Não foram poucos os episódios históricos que emprestaram forte dramaticidade à trajetória de Fidel como comandante da “Ilha”. Cito três. A malograda invasão da Baía dos Porcos humilhou o império norte-americano e acentuou as desavenças com os Estados Unidos da América (consta que a CIA tentou, por dezenas de vezes, assassinar Fidel Castro). A famosa “crise dos mísseis soviéticos” deixou o mundo na iminência de uma guerra nuclear no início da década de 60 do século passado. O bloqueio econômico à “Ilha”, com fortes consequências sociais, permanece até hoje.
Penso que o maior legado histórico de Fidel (e sua Revolução) foi encarnar ou simbolizar um dilema. Talvez o mais importante dilema civilizatório dos últimos 200 (duzentos) anos da “aventura humana sobre a Terra”.
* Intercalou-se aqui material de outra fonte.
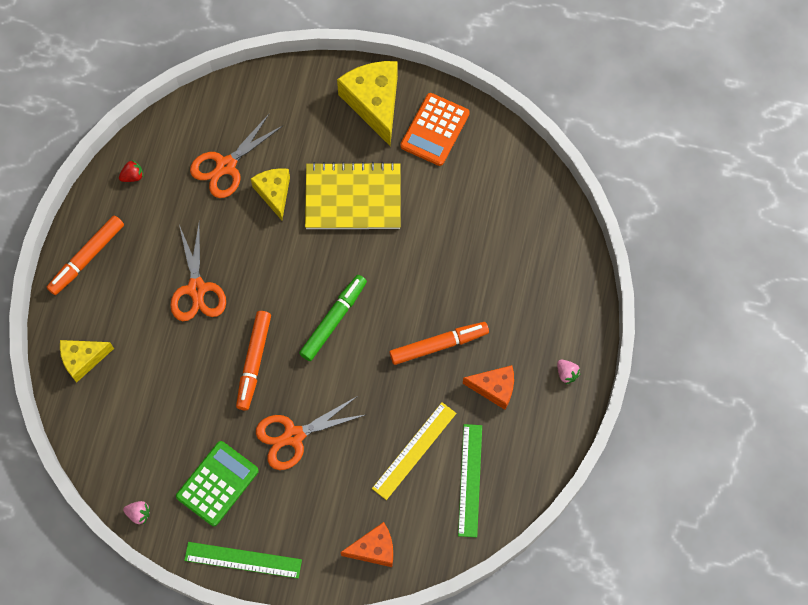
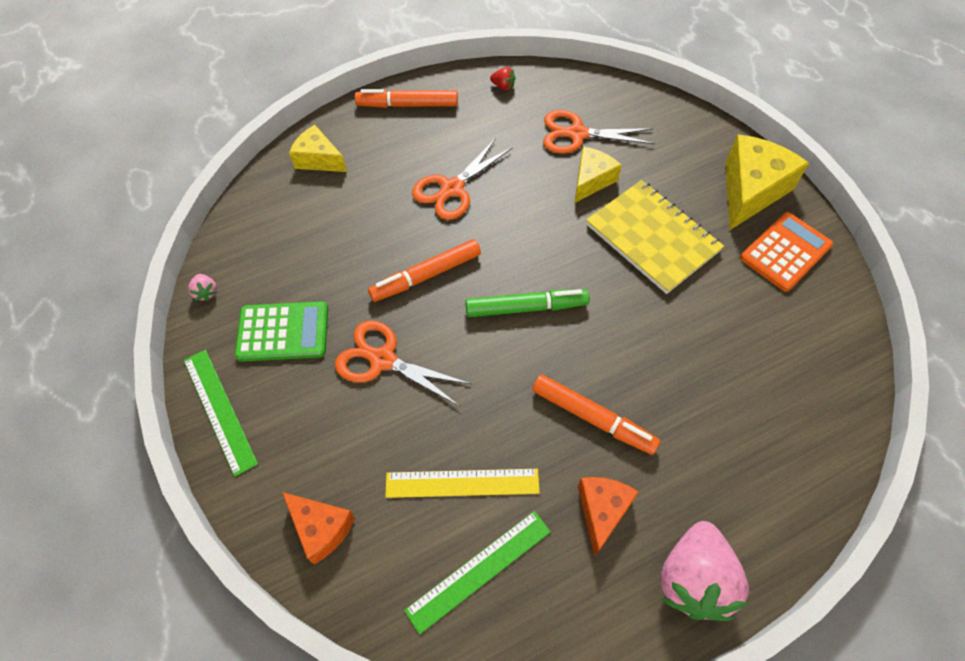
camera: 50 degrees right, 10 degrees down
(434, 130) = (785, 252): orange calculator -> orange calculator turned 150 degrees clockwise
(494, 388) = (602, 511): orange cheese -> orange cheese turned 135 degrees counterclockwise
(566, 373) = (693, 579): pink strawberry -> pink strawberry, size x2.44

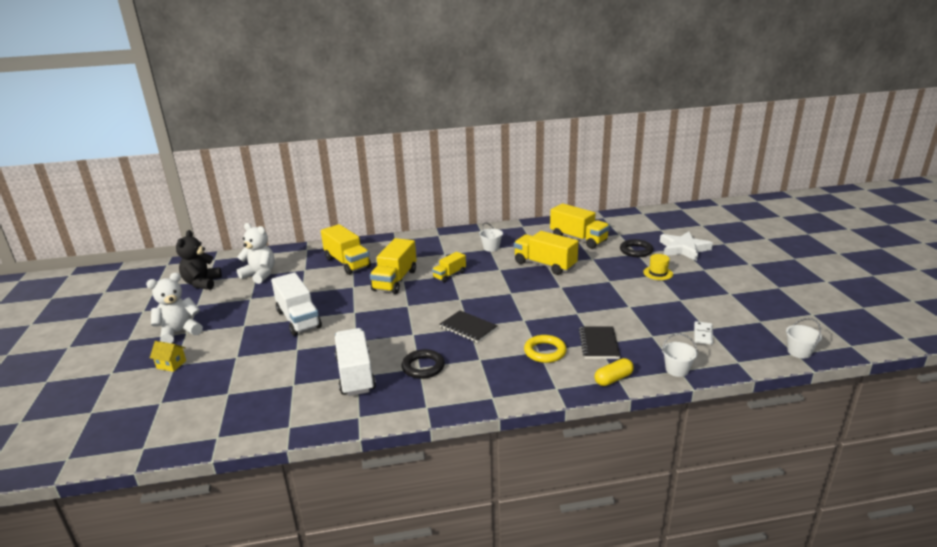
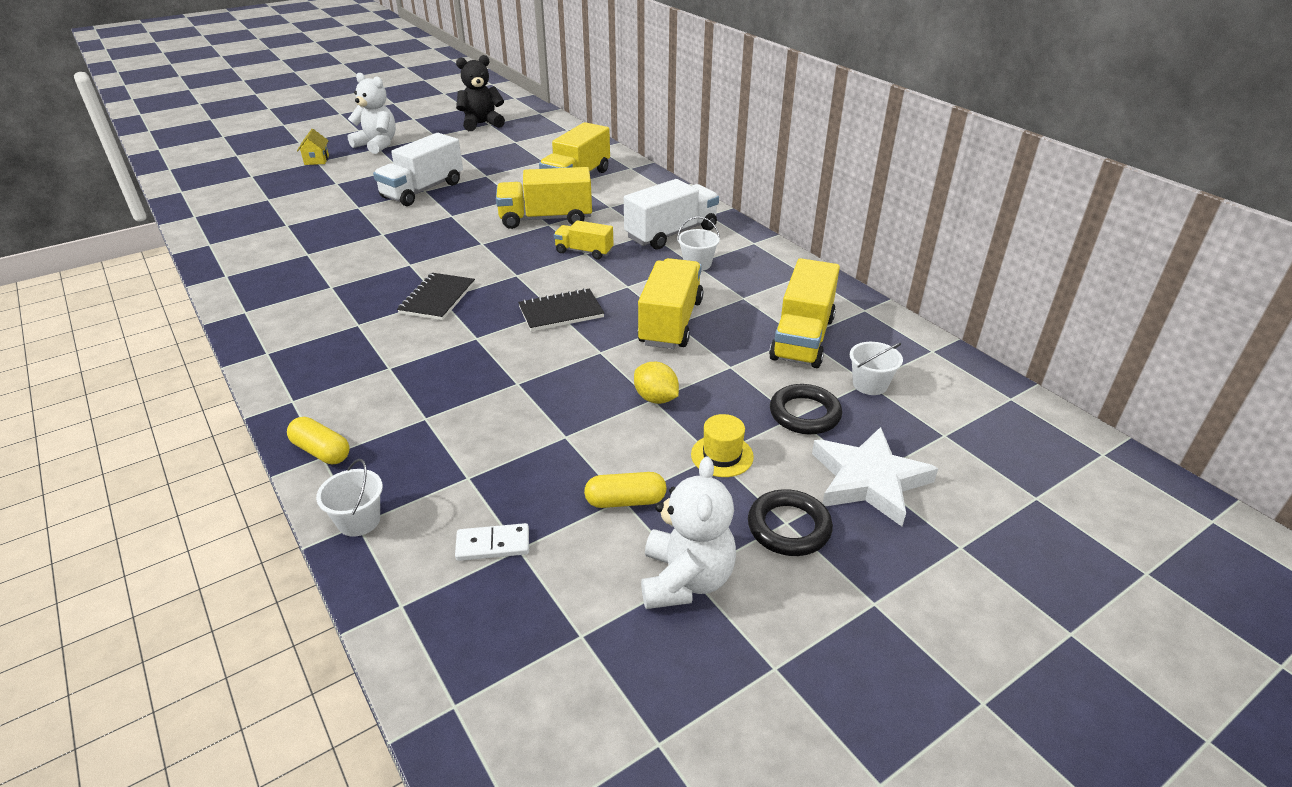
camera: 65 degrees right, 10 degrees up
(260, 275) = (516, 143): white teddy bear -> white teddy bear (685, 580)
(355, 374) = (310, 252): white truck -> white truck (671, 233)
(423, 367) = (332, 289): black ring -> black ring (789, 527)
(545, 352) = (388, 373): yellow ring -> none
(599, 344) = (424, 421): black notebook -> black notebook (561, 312)
(609, 280) = (656, 398): none -> yellow lemon
(681, 299) = (625, 501): none -> yellow capsule
(799, 352) = (462, 712): white bucket -> white bucket (870, 384)

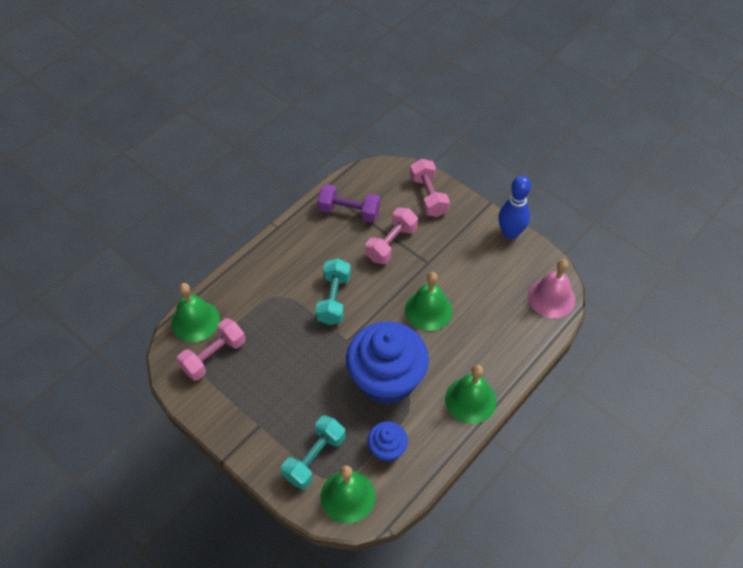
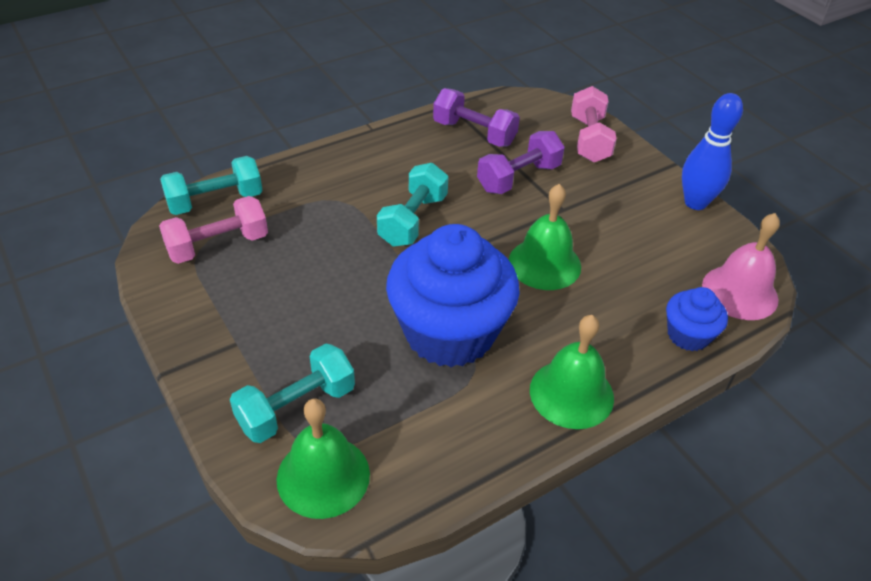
camera: 15 degrees right, 10 degrees down
(195, 321) = (215, 201): green bell -> turquoise dumbbell
(387, 449) = (413, 426): blue cupcake -> blue cupcake (688, 335)
(391, 243) = (518, 178): pink dumbbell -> purple dumbbell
Trata-se justamente da forma de superação do modo de produção capitalista. O capitalismo consiste num formidável avanço numa história marcada por séculos de escravidão e servilismo. Ocorre que esse sistema de organização socioeconômico da produção e apropriação das riquezas gera explorações e desigualdades em larga escala. Um dado é esclarecedor. Atualmente, 2,4 bilhões de seres humanos (cerca de um terço da humanidade) sobrevivem com menos de dois dólares por dia (dado divulgado pela ONU).
Essa superação, entretanto, não pode ser efetivada com a negação das liberdades democráticas. As conquistas humanas nessa área, decorrentes de muito sangue, suor e lágrimas, caracterizam-se como patamares mínimos de reconhecimento e efetivação da dignidade da pessoa humana. A Declaração Universal dos Direitos Humanos, aprovada pela Assembleia Geral das Nações Unidas em 1948, é o ponto culminante desse longo e dramático caminho histórico. Aquele importantíssimo documento afirma, entre outros: a) o espírito de fraternidade nas relações interpessoais; b) a interdição da tortura e dos tratamentos cruéis, desumanos e degradantes; c) a presunção de inocência até julgamento justo; d) a liberdade de locomoção; e) a liberdade de pensamento, consciência e religião; f) a liberdade de opinião e expressão; g) liberdade de reunião e associação pacífica e h) a liberdade de participar da vida cultural da comunidade.
Portanto, Fidel pode e deve ser reconhecido positivamente como uma das figuras mais marcantes da história na tentativa de concretizar o ideal de justiça social plena, de superação das opressões e explorações no convívio social. Mas Fidel também deve ser reconhecido negativamente como protagonista de um caminho que não deve ser trilhado (repetido). A conquista e manutenção da justiça social plena não podem ser efetivadas com desprezo e mesmo negação das liberdades humanas fundamentais.
Em suma, a mais generosa utopia de realização de todas as potencialidades humanas, em termos de convívio social, precisa rimar justiça com liberdade. Não haverá liberdade plena sem justiça social plena. Não existirá justiça social plena sem liberdade plena.
“Por um mundo onde sejamos socialmente iguais, humanamente diferentes e totalmente livres” (Rosa Luxemburgo).